Safety Assurance Necessary for the Development of Autonomous Driving
What should autonomous driving aim to achieve in the future? For example, Android, an open-source OS installed on smartphones, acquired its market share by enabling users to freely develop applications. Kato says that, in the same way as for Android, the spread of autonomous driving will likely accelerate if applications that run on autonomous driving systems can be vigorously developed.
"One social challenge that can be addressed by systems employing autonomous driving is the maximization of transportation efficiency. Taxis traveling without passengers and package redeliveries due to the recipient's absence are very inefficient. It is said that 70 to 80% of transportation costs are personnel expenses, and we believe that realization of autonomous driving can contribute not only to personnel expense reduction but also to solving social problems related to road transport, such as exhaust gases and traffic congestion. Such system development is the essence of autonomous driving, which we strive to achieve."
However, he points out that, "Before developing application technologies based on autonomous driving, another barrier must be overcome, namely safety assurance."
"Currently, each company individually sets its own safety standards, which thus vary among companies. For example, in the manner of Google, adopting a method that ensures accident-free travel except for 1 mile out of 10 million is one way. Ensuring accident-free driving by test driving on autonomous driving courses and assuming all possible environments is another. Assuming that autonomous driving systems will be installed in various vehicles going forward, major problems will occur unless strict industry safety standards are established, though this is the most difficult, time consuming task."
We daily endeavor to develop autonomous driving systems to achieve our high goals while tackling technical barriers. In the future, cooperation among businesses will be a key driver for realizing a society with autonomous driving systems.
- Shinpei Kato
Associate Professor, Graduate School of Information Science and Technology, the University of Tokyo
Visiting Associate Professor, Institutes of Innovation for Future Society, Nagoya University
Director and CTO, TierIV, Inc.
- Graduated from the Faculty of Science and Technology, Keio University in 2002. Completed his doctoral course at the School of Science for Open and Environmental Systems, Graduate School of Science and Technology, Keio University in 2008. Ph.D. in Engineering.

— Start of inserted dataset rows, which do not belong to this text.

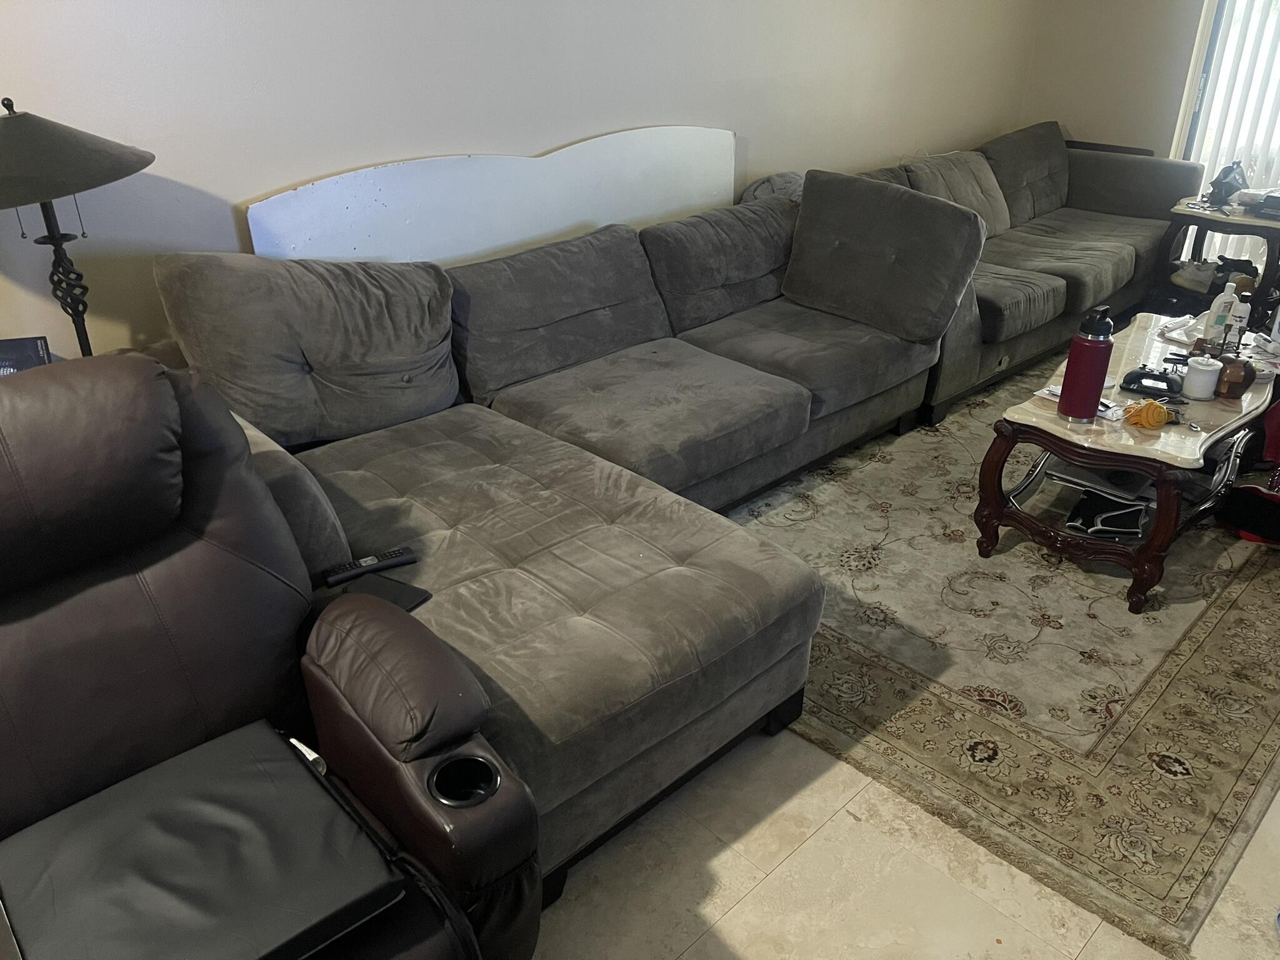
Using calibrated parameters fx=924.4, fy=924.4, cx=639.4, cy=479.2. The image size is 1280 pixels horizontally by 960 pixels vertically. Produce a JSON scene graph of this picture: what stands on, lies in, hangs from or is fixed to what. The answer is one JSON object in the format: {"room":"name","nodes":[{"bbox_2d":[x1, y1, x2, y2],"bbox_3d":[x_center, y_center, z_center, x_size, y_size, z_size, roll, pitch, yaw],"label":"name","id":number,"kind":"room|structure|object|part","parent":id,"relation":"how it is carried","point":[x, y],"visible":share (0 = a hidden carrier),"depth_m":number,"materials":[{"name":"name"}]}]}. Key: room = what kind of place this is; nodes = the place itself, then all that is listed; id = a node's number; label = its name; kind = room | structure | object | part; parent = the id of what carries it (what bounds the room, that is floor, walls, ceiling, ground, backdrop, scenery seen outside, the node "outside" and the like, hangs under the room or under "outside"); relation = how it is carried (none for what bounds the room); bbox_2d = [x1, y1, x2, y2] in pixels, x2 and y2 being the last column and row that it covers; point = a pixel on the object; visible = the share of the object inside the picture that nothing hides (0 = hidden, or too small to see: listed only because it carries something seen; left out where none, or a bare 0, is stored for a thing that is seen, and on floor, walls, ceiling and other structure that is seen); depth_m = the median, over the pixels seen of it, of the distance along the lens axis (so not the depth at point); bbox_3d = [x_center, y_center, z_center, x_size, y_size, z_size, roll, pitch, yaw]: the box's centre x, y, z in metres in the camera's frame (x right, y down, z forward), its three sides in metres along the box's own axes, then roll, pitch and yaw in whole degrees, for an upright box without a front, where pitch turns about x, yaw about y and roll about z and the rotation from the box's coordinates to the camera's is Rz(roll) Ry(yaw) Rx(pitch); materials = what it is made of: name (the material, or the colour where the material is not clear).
{"room":"living room","nodes":[
{"label":"living room","id":0,"kind":"room"},
{"bbox_2d":[0,335,53,374],"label":"box","id":1,"kind":"object","parent":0,"point":[27,361],"visible":0.42,"depth_m":2.12,"materials":[{"name":"black"}]},
{"bbox_2d":[0,95,154,356],"bbox_3d":[-1.334,-0.455,2.145,0.464,0.823,0.454,-24,36,-38],"label":"table lamp","id":2,"kind":"object","parent":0,"point":[25,130],"visible":0.85,"depth_m":1.98,"materials":[{"name":"black metal"}]},
{"bbox_3d":[-1.378,-0.722,2.037,0.517,0.192,0.496,-24,36,-38],"label":"lamp shade","id":3,"kind":"part","parent":2,"relation":"part of","materials":[{"name":"fabric"}]},
{"bbox_2d":[0,0,1046,360],"bbox_3d":[-0.259,-1.426,3.311,7.090,2.527,0.158,-24,36,-38],"label":"back wall","id":4,"kind":"structure","parent":0,"point":[528,132],"depth_m":2.80,"materials":[{"name":"paint"}]},
{"bbox_2d":[245,126,739,265],"bbox_3d":[-0.337,-0.828,3.321,2.059,0.795,0.056,-24,36,-38],"label":"headboard","id":5,"kind":"object","parent":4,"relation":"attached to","point":[576,210],"visible":0.66,"depth_m":3.09,"materials":[{"name":"white"}]},
{"bbox_2d":[528,725,1279,959],"bbox_3d":[0.891,0.540,2.381,7.685,0.099,4.656,-24,36,-38],"label":"floor","id":6,"kind":"structure","parent":0,"point":[722,856],"depth_m":1.81,"materials":[{"name":"beige tile"}]},
{"bbox_2d":[0,355,539,959],"bbox_3d":[-0.722,0.457,1.291,0.990,1.049,1.004,-24,36,-38],"label":"recliner","id":7,"kind":"object","parent":6,"relation":"on","point":[385,762],"visible":0.9,"depth_m":1.36,"materials":[{"name":"leather"}]},
{"bbox_2d":[0,718,415,959],"bbox_3d":[-0.596,0.531,1.219,0.435,0.083,0.449,-24,36,-38],"label":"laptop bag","id":8,"kind":"object","parent":7,"relation":"on","point":[290,762],"visible":0.98,"depth_m":1.20,"materials":[{"name":"black"}]},
{"bbox_2d":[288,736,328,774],"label":"white tag","id":9,"kind":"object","parent":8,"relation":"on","point":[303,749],"visible":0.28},
{"bbox_2d":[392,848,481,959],"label":"cable","id":10,"kind":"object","parent":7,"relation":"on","point":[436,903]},
{"bbox_2d":[146,186,969,896],"bbox_3d":[0.904,-0.544,3.455,4.837,0.855,2.115,-24,36,-38],"label":"sectional sofa","id":11,"kind":"object","parent":6,"relation":"on","point":[337,455],"visible":0.68,"depth_m":2.56,"materials":[{"name":"grey fabric"}]},
{"bbox_2d":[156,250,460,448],"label":"back cushion","id":12,"kind":"object","parent":11,"relation":"on","point":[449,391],"visible":0.92,"depth_m":2.37,"materials":[{"name":"grey fabric"}]},
{"bbox_2d":[321,546,418,585],"bbox_3d":[-0.554,0.177,1.902,0.184,0.021,0.046,-15,31,-27],"label":"remote control","id":13,"kind":"object","parent":11,"relation":"on","point":[401,555],"visible":0.97,"depth_m":1.89,"materials":[{"name":"black plastic"}]},
{"bbox_2d":[345,571,431,611],"bbox_3d":[-0.509,0.233,1.847,0.156,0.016,0.096,14,31,25],"label":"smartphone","id":14,"kind":"object","parent":11,"relation":"on","point":[401,595],"visible":0.59,"depth_m":1.85,"materials":[{"name":"black"}]},
{"bbox_2d":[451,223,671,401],"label":"back cushion","id":15,"kind":"object","parent":11,"relation":"on","point":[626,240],"visible":0.94,"depth_m":2.88,"materials":[{"name":"grey fabric"}]},
{"bbox_2d":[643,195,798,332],"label":"back cushion","id":16,"kind":"object","parent":11,"relation":"on","point":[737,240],"visible":0.88,"depth_m":3.37,"materials":[{"name":"grey fabric"}]},
{"bbox_2d":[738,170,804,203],"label":"throw pillow","id":17,"kind":"object","parent":11,"relation":"on","point":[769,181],"visible":0.22,"depth_m":3.83,"materials":[{"name":"grey fabric"}]},
{"bbox_2d":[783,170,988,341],"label":"back cushion","id":18,"kind":"object","parent":11,"relation":"on","point":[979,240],"visible":1,"depth_m":3.28,"materials":[{"name":"grey fabric"}]},
{"bbox_2d":[724,350,1279,955],"bbox_3d":[1.419,-0.001,3.275,3.386,0.012,1.983,-24,36,-38],"label":"area rug","id":19,"kind":"object","parent":6,"relation":"on","point":[1045,630],"visible":0.73,"depth_m":2.35,"materials":[{"name":"carpet"}]},
{"bbox_2d":[973,311,1278,615],"bbox_3d":[1.602,-0.099,2.934,1.211,0.478,0.673,-24,36,-38],"label":"coffee table","id":20,"kind":"object","parent":19,"relation":"on","point":[1175,431],"visible":0.74,"depth_m":2.64,"materials":[{"name":"wood"}]},
{"bbox_2d":[1035,385,1126,420],"bbox_3d":[1.287,-0.230,2.670,0.145,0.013,0.228,-24,36,-38],"label":"paper","id":21,"kind":"object","parent":20,"relation":"on","point":[1100,412],"visible":0.27,"depth_m":2.64,"materials":[{"name":"white paper"}]},
{"bbox_2d":[1057,304,1115,419],"bbox_3d":[1.235,-0.327,2.544,0.104,0.317,0.103,-8,29,-15],"label":"water bottle","id":22,"kind":"object","parent":20,"relation":"on","point":[1095,396],"visible":1,"depth_m":2.52,"materials":[{"name":"red metal"}]},
{"bbox_2d":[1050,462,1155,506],"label":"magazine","id":23,"kind":"object","parent":20,"relation":"in","point":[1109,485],"visible":0.64,"depth_m":2.73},
{"bbox_2d":[1063,488,1151,540],"bbox_3d":[1.430,0.080,2.805,0.221,0.080,0.287,16,31,27],"label":"black bag","id":24,"kind":"object","parent":20,"relation":"in","point":[1082,509],"visible":0.87,"depth_m":2.75,"materials":[{"name":"black"}]},
{"bbox_2d":[1123,397,1171,429],"bbox_3d":[1.391,-0.184,2.540,0.109,0.077,0.107,-24,36,-38],"label":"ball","id":25,"kind":"object","parent":20,"relation":"on","point":[1162,415],"visible":1,"depth_m":2.51,"materials":[{"name":"orange"}]},
{"bbox_2d":[1120,366,1182,397],"bbox_3d":[1.542,-0.305,2.771,0.168,0.061,0.130,14,31,25],"label":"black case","id":26,"kind":"object","parent":20,"relation":"on","point":[1145,375],"visible":0.99,"depth_m":2.74,"materials":[{"name":"black plastic"}]},
{"bbox_2d":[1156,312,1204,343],"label":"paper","id":27,"kind":"object","parent":20,"relation":"on","point":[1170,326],"visible":0.6,"depth_m":3.17,"materials":[{"name":"white"}]},
{"bbox_2d":[1181,355,1223,400],"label":"white jar","id":28,"kind":"object","parent":20,"relation":"on","point":[1204,377],"visible":1,"depth_m":2.69,"materials":[{"name":"white ceramic"}]},
{"bbox_2d":[1200,280,1238,349],"bbox_3d":[1.871,-0.527,2.989,0.064,0.230,0.068,-24,36,-38],"label":"lotion bottle","id":29,"kind":"object","parent":20,"relation":"on","point":[1212,310],"visible":0.94,"depth_m":2.97,"materials":[{"name":"white plastic"}]},
{"bbox_2d":[1215,356,1256,398],"bbox_3d":[1.756,-0.302,2.730,0.100,0.105,0.102,13,30,23],"label":"brown jar","id":30,"kind":"object","parent":20,"relation":"on","point":[1244,383],"visible":0.94,"depth_m":2.70,"materials":[{"name":"brown"}]},
{"bbox_2d":[1224,292,1251,348],"bbox_3d":[1.936,-0.511,2.992,0.057,0.184,0.060,-24,36,-38],"label":"white bottle","id":31,"kind":"object","parent":20,"relation":"on","point":[1244,315],"visible":0.76,"depth_m":2.97,"materials":[{"name":"white plastic"}]},
{"bbox_2d":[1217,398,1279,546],"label":"red bag","id":32,"kind":"object","parent":19,"relation":"on","point":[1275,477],"visible":0.97,"depth_m":2.86,"materials":[{"name":"red fabric"}]},
{"bbox_2d":[851,120,1194,420],"bbox_3d":[1.806,-1.142,4.509,2.438,0.898,1.020,-24,36,-38],"label":"sofa","id":33,"kind":"object","parent":6,"relation":"on","point":[1042,229],"visible":0.54,"depth_m":4.37,"materials":[{"name":"grey fabric"}]},
{"bbox_2d":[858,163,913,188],"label":"back cushion","id":34,"kind":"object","parent":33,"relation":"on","point":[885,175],"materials":[{"name":"grey fabric"}]},
{"bbox_2d":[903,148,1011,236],"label":"back cushion","id":35,"kind":"object","parent":33,"relation":"on","point":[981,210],"visible":0.61,"depth_m":4.41,"materials":[{"name":"fabric"}]},
{"bbox_2d":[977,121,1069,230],"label":"back cushion","id":36,"kind":"object","parent":33,"relation":"on","point":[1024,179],"visible":0.77,"depth_m":4.80,"materials":[{"name":"grey fabric"}]},
{"bbox_2d":[1154,195,1279,329],"bbox_3d":[2.807,-0.948,4.384,0.584,0.624,0.608,-24,36,-38],"label":"side table","id":37,"kind":"object","parent":6,"relation":"on","point":[1267,224],"visible":0.62,"depth_m":4.22,"materials":[{"name":"brown wood"}]},
{"bbox_2d":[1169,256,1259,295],"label":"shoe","id":38,"kind":"object","parent":37,"relation":"in","point":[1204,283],"visible":0.6,"depth_m":4.36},
{"bbox_2d":[1206,161,1249,206],"bbox_3d":[2.752,-1.386,4.316,0.193,0.189,0.147,-12,30,-22],"label":"black bag","id":39,"kind":"object","parent":37,"relation":"on","point":[1225,192],"visible":0.98,"depth_m":4.28,"materials":[{"name":"black"}]},
{"bbox_2d":[1255,188,1279,220],"bbox_3d":[2.903,-1.212,4.062,0.287,0.086,0.275,-24,36,-38],"label":"black box","id":40,"kind":"object","parent":37,"relation":"on","point":[1267,205],"visible":0.99,"depth_m":4.05,"materials":[{"name":"black cardboard"}]},
{"bbox_2d":[1018,0,1211,157],"bbox_3d":[3.848,-1.846,3.995,0.155,2.607,4.333,-24,36,-38],"label":"back wall","id":41,"kind":"structure","parent":0,"point":[1074,114],"depth_m":5.11,"materials":[{"name":"beige paint"}]},
{"bbox_2d":[1171,0,1279,272],"bbox_3d":[3.654,-1.798,4.347,0.110,2.156,1.942,-24,36,-38],"label":"window","id":42,"kind":"structure","parent":41,"relation":"in","point":[1265,173],"depth_m":4.84,"materials":[{"name":"white plastic"}]}
]}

Visiting Research Fellow at Carnegie Mellon University from 2009 to 2011 and the University of California from 2011 to 2012, and Associate Professor at the Graduate School of Information Science, Nagoya University from 2012 to 2016.
He is currently engaged in research on operating systems, parallel distributed systems, and cyber physical systems as an Associate Professor at the Graduate School of Information Science and Technology, the University of Tokyo, and concurrently serves as a Visiting Associate Professor at the Institutes of Innovation for Future Society, Nagoya University.